## [Supplied text]
8) Medical examiner;

9) Medical variance (Section 302.700). This provision is also contained in the perfected version of SB 443 (2012) and the truly agreed to version of HB 430 (2011) and in HCS/HB 818 (2011)(HA 7).

CDL MEDICAL CERTIFICATION COMPLIANCE - This act implements a Federal Motor Carrier Safety Regulation known as "Medical Certification Requirements as part of the CDL". This act requires commercial driver license applicants to complete certain self certifications and submit required medical examiner certification documents when applicable. The act specifies the certification process. Applicants certifying to the operation in nonexcepted interstate or nonexcepted intrastate commerce must provide the state with an original or copy of a current medical examiners certificate. The state is required to maintained such documents for a period of 3 years beyond the date the certificate was issued. The act requires applicants to provide updated medical certificates or variance documents in order to maintain commercial motor vehicle driving privileges. The director must post the medical examiners certificate information to the driver record within 10 calendar days of receipt and the information will become part of the CDLIS driver record. Under the act, any person who falsifies any information in an application for or an update of medical certification status information shall not be licensed to operate a commercial vehicle or the person's commercial driver's license must be canceled for a period of one year after the director discovers the falsification. This provision is also contained in the perfected version of SB 443 (2012), SCS/HCS/HB 1402 (2012), and the truly agreed to version of HB 430 (2011), HCS/HB 818 (2011) and HB 820 (2011) (Section 302.768)(HA 7).

The CDL medical certification compliance sections (Sections 302.700 and 302.768) shall become effective on the date the director begins accepting commercial driver license medical certifications or on May 1, 2013, whichever occurs first.

## [Data provided]

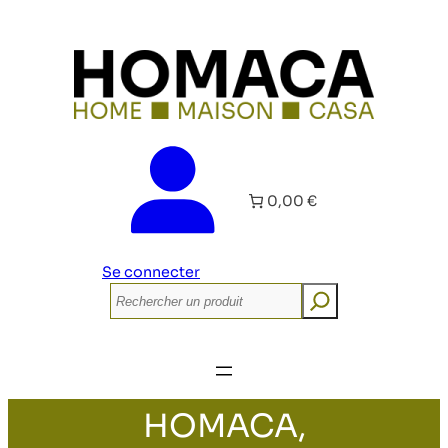
0,00 €
Se connecter
Rechercher
HOMACA,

## [Brief]
Write the next part of the text on the CDL medical certification provisions, picking up after its final sentence. The lines that come after the text stand apart from it as their own material.

## [Task output]
TEMPORARY PERMIT TAGS - This act modifies the process for issuing temporary permits to motor vehicle owners. The temporary permit may be purchased by the motor vehicle buyer from the central office or from an authorized agent of the department. A motor vehicle buyer may also purchase a temporary permit from a motor vehicle dealer. The price paid by a registered dealer for a temporary permit shall not exceed $5.00 per permit (current law sets the amount at $7.50). The director shall direct motor vehicle dealers and authorized agents to obtain temporary permits from an authorized producer. Under the act, amounts received by the director for temporary permits shall constitute state revenue while amounts received by an authorized producer shall not constitute state revenue. Amounts received by motor vehicle dealers or authorized agents for temporary permits purchased from an authorized producer shall not constitute state revenue. The act specifically provides that general revenue funds or other state funds shall not be used to compensate motor vehicle dealers and other producers for their role in producing temporary permits. Dealers may not charge more than $5.00 for each permit it issues (down from $7.50). This provision of the act is similar, but not identical to, the one contained in SB 818 and HB 1329 (2012) (HA 4).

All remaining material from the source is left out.